◆ Problem: Your answer should be only the lines below from the one with "けたい」など、具体的な要望を入力できるフォームがあ" to the one with "鍼灸整骨院を桜並木駅周辺で予約する際、最も重視した", repeated exactly, ends included.

◆ Data records:
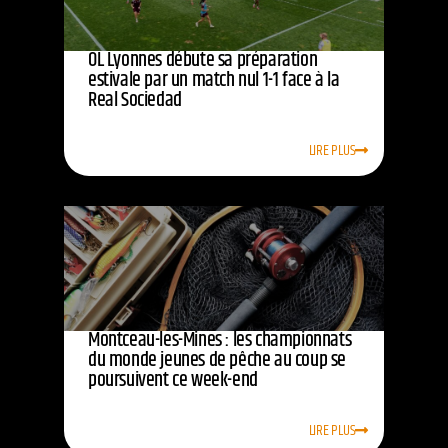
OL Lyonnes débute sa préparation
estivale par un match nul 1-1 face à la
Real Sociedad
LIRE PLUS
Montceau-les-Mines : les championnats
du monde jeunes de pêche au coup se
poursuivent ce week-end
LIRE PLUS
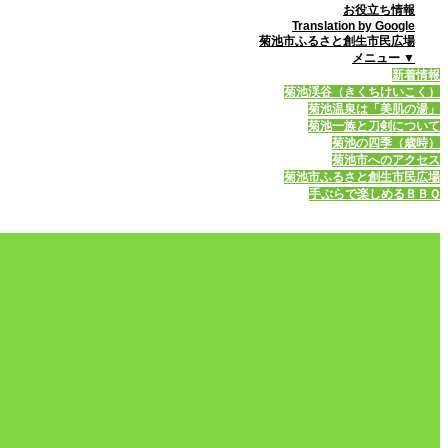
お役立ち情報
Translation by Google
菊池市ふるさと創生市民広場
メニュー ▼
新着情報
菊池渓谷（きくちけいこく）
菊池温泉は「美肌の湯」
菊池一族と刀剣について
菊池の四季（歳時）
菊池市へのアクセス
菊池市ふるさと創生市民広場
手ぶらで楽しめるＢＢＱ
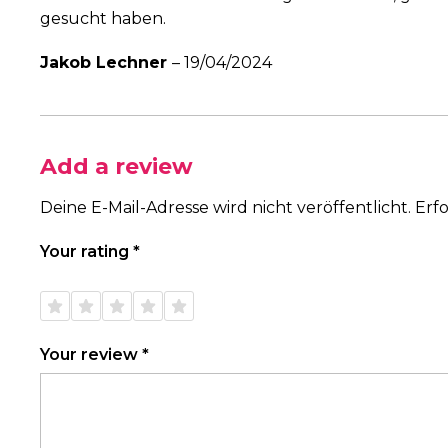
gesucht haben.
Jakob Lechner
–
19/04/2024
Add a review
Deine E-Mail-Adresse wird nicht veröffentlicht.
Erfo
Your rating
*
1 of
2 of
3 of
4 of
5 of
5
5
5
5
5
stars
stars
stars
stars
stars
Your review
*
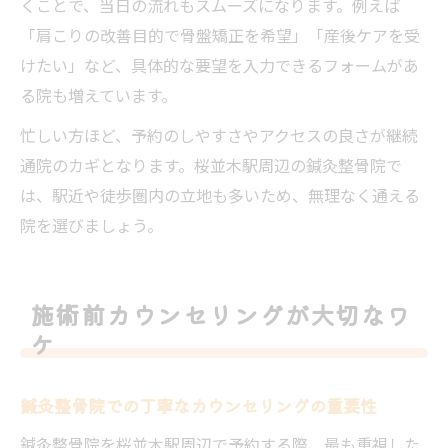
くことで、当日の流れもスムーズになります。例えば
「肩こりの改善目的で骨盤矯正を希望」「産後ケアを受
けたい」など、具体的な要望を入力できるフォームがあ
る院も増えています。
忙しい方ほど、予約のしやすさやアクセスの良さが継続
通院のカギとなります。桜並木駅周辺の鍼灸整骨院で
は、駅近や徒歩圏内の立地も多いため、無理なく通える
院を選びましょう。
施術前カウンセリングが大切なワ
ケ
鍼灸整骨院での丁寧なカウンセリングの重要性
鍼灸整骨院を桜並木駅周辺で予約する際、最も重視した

==

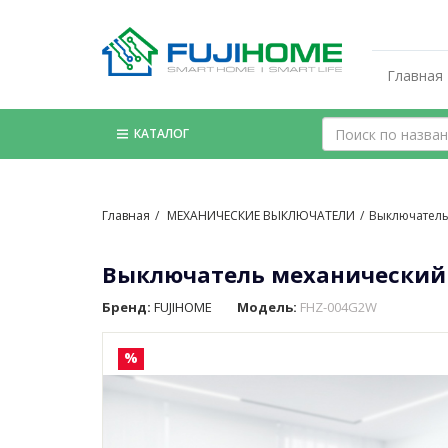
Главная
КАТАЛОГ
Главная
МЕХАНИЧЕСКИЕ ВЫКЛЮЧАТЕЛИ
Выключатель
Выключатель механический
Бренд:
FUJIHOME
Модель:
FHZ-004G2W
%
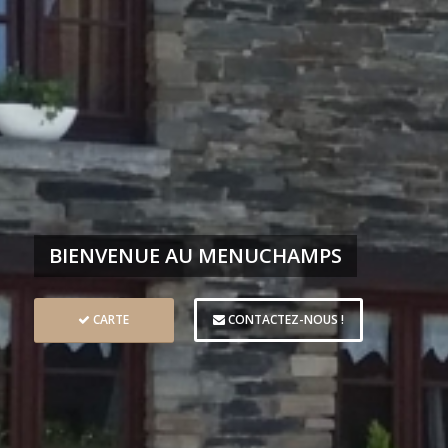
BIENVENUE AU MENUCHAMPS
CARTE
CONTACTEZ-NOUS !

◆ Response:
けたい」など、具体的な要望を入力できるフォームがあ
る院も増えています。
忙しい方ほど、予約のしやすさやアクセスの良さが継続
通院のカギとなります。桜並木駅周辺の鍼灸整骨院で
は、駅近や徒歩圏内の立地も多いため、無理なく通える
院を選びましょう。
施術前カウンセリングが大切なワ
ケ
鍼灸整骨院での丁寧なカウンセリングの重要性
鍼灸整骨院を桜並木駅周辺で予約する際、最も重視した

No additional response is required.